Input data —
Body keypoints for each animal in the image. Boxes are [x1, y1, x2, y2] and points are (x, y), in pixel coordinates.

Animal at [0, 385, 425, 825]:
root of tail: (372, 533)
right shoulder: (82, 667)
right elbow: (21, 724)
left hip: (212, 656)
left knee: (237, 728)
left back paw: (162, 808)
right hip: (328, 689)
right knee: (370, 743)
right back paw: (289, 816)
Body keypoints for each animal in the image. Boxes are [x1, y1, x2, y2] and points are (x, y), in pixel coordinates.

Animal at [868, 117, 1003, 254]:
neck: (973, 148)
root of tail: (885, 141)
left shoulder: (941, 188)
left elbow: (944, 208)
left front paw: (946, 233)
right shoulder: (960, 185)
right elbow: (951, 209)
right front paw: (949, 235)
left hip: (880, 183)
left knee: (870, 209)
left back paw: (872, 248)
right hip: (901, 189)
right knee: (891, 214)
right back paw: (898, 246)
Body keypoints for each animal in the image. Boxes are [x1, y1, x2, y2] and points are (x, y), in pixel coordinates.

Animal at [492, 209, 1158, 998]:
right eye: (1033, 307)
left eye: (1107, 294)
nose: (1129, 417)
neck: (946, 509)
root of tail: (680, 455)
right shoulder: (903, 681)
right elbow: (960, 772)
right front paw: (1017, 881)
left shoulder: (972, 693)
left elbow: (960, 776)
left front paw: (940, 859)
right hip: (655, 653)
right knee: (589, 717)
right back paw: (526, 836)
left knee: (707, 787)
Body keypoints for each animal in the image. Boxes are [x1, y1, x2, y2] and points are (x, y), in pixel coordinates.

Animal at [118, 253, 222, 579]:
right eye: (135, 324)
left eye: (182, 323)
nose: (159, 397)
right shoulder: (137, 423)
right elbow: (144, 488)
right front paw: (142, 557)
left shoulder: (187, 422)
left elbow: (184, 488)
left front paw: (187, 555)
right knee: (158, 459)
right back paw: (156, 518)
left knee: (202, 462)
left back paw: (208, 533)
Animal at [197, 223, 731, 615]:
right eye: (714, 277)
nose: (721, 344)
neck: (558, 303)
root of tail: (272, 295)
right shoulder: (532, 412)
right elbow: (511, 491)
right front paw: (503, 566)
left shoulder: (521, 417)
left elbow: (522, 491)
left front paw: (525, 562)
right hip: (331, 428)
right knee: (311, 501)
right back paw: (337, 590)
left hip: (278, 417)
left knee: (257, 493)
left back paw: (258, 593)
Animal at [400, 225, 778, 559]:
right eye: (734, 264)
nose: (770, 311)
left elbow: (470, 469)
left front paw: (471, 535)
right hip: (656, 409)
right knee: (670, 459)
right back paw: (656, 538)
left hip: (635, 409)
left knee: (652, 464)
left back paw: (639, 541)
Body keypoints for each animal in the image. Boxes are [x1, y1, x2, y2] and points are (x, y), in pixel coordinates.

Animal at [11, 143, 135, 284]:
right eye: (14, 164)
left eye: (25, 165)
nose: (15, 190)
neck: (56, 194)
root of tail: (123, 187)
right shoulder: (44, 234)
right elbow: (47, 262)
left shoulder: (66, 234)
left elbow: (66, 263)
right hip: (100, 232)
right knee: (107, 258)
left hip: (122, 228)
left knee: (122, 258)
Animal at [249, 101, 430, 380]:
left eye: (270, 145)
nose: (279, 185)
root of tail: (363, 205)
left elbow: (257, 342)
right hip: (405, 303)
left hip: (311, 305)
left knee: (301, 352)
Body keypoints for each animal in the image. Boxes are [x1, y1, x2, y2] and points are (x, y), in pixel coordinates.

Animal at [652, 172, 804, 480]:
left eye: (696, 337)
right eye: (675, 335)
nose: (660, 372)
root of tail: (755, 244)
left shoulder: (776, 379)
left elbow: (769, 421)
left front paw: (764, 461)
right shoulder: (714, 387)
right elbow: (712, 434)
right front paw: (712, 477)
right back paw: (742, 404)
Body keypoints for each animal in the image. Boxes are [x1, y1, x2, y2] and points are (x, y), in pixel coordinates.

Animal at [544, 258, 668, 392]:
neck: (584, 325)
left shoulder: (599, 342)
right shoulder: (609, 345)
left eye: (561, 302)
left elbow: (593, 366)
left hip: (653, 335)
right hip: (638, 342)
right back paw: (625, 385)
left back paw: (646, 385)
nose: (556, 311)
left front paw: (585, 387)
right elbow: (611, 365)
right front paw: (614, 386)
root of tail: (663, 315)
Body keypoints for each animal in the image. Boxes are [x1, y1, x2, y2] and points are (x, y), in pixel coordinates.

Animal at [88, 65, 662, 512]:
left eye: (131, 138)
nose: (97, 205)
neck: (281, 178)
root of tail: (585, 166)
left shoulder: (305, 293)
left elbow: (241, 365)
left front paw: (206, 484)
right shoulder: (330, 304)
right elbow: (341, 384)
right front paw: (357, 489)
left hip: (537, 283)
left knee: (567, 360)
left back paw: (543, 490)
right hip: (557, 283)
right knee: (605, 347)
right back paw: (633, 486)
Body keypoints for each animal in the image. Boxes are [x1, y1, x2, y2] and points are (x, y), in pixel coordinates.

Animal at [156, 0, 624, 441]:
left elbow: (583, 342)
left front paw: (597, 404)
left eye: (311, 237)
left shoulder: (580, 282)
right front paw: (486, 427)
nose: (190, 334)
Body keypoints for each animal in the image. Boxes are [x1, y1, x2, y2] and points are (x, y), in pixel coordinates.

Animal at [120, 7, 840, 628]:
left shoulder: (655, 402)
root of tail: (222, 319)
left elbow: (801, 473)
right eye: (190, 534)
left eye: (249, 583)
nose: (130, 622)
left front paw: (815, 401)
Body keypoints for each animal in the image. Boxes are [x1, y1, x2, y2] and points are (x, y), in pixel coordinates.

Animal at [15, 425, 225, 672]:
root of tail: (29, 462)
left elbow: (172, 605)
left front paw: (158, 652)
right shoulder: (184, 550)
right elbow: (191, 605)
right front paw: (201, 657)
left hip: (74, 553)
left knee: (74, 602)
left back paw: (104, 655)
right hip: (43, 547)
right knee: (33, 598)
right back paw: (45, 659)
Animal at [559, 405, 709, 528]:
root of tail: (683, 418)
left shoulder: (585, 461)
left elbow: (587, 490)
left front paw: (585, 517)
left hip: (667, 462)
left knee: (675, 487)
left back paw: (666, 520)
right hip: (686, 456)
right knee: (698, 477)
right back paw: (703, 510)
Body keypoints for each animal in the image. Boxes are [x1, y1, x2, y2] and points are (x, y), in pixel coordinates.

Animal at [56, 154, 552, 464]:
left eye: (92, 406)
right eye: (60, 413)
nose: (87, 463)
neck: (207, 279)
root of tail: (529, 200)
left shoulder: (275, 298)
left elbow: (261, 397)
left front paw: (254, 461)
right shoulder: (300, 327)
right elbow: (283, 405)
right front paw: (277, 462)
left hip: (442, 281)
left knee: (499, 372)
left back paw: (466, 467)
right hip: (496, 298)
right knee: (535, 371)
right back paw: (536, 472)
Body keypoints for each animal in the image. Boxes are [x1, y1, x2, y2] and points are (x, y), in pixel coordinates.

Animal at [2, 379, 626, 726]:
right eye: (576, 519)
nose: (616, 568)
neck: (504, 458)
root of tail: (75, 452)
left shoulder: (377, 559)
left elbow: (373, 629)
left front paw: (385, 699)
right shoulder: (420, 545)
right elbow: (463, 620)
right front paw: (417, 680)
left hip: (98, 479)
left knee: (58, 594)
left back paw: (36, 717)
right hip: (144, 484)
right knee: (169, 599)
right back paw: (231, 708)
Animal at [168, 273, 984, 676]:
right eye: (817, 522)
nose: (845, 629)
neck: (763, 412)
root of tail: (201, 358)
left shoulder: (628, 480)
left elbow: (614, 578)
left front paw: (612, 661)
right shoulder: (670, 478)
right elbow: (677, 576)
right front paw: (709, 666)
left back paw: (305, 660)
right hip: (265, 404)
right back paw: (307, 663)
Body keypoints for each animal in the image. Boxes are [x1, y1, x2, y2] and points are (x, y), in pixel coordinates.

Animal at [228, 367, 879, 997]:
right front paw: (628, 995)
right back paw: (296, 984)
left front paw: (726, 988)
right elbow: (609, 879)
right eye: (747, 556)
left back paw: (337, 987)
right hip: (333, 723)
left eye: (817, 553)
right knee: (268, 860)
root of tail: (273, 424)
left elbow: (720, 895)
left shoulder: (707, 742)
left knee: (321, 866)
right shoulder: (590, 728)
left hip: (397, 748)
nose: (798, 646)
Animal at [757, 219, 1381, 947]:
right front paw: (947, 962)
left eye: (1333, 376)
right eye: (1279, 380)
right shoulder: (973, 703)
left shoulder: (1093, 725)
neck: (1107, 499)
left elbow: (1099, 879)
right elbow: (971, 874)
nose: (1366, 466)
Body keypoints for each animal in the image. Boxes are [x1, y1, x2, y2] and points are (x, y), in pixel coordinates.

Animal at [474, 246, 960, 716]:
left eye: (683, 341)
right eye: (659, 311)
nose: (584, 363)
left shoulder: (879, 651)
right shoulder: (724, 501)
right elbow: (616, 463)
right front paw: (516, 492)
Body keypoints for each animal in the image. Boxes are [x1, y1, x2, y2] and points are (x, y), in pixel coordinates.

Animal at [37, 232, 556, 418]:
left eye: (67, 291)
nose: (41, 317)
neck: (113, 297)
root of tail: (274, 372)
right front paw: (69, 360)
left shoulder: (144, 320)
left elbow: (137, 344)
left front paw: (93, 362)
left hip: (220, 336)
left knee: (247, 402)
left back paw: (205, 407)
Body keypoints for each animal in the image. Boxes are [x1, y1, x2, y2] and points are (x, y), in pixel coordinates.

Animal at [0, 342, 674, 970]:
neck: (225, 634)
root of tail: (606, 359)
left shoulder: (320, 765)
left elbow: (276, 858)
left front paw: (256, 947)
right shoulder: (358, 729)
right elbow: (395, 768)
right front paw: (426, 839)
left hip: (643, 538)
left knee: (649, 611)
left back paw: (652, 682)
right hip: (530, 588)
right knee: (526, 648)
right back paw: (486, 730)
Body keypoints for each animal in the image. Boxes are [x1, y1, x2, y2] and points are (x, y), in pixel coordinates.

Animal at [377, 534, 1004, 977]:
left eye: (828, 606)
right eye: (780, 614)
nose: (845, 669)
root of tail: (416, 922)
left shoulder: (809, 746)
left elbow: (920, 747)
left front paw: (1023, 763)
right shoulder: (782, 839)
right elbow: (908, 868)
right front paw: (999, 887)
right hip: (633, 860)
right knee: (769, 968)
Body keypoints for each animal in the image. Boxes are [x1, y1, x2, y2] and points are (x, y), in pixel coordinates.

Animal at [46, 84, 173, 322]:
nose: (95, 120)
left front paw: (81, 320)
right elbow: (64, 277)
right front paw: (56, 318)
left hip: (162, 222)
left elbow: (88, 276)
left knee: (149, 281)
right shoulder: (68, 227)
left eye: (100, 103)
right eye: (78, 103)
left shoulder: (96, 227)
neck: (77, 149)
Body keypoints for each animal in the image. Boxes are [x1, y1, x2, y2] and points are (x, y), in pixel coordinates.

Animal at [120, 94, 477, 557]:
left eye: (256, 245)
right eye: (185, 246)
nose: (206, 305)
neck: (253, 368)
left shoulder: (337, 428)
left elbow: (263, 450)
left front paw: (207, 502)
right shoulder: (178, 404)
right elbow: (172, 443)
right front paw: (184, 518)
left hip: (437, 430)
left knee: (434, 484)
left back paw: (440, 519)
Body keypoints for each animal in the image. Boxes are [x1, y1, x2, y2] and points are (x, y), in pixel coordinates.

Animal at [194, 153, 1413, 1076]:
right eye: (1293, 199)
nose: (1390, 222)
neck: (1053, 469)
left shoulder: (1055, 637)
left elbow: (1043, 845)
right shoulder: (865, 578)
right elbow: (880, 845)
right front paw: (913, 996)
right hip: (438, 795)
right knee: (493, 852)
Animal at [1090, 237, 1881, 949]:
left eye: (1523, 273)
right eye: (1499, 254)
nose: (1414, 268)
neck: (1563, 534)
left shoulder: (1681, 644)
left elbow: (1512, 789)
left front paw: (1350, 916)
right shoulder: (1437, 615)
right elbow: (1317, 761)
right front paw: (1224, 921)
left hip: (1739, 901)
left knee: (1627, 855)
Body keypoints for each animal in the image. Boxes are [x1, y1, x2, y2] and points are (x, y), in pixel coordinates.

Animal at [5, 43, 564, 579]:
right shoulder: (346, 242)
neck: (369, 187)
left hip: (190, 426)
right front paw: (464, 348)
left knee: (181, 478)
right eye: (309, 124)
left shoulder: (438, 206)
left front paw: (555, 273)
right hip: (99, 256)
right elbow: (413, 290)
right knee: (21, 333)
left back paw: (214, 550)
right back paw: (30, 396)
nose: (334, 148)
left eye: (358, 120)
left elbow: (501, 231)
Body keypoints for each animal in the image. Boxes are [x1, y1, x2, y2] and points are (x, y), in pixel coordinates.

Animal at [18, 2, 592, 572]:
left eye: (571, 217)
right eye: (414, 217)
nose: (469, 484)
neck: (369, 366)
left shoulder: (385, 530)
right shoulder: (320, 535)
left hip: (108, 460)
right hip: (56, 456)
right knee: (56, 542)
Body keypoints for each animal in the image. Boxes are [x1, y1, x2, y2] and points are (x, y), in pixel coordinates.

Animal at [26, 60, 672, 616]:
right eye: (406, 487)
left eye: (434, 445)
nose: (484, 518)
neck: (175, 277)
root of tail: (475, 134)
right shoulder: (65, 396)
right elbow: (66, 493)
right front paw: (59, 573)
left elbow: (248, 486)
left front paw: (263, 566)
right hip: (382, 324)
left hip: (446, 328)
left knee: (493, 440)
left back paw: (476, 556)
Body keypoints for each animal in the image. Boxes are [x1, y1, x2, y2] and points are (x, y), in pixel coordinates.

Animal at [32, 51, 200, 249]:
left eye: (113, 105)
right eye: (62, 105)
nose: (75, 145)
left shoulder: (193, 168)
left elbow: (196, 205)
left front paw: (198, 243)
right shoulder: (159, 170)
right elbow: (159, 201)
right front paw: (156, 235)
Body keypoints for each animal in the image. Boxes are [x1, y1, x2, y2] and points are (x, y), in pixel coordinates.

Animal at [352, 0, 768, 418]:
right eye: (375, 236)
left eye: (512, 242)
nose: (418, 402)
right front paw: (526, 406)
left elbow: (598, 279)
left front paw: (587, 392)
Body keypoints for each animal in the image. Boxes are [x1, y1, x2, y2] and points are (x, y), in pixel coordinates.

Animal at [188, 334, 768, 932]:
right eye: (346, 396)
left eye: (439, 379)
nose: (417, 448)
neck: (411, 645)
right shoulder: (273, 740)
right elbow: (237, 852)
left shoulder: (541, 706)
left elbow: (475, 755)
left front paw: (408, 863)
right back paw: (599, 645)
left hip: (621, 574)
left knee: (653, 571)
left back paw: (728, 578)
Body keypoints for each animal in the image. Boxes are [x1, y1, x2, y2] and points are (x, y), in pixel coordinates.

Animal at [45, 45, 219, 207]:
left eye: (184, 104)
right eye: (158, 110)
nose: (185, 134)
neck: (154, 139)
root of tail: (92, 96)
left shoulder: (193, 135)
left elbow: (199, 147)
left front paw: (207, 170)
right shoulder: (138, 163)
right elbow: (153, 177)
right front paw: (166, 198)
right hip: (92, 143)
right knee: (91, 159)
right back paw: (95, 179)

Work task —
From the material above, set down exactly the lines between the line holding "nose: (484, 518)" and the line holding "left back paw: (476, 556)", inclusive. Include nothing else.

Solution for this task —
nose: (484, 518)
neck: (175, 277)
root of tail: (475, 134)
right shoulder: (65, 396)
right elbow: (66, 493)
right front paw: (59, 573)
left elbow: (248, 486)
left front paw: (263, 566)
right hip: (382, 324)
left hip: (446, 328)
left knee: (493, 440)
left back paw: (476, 556)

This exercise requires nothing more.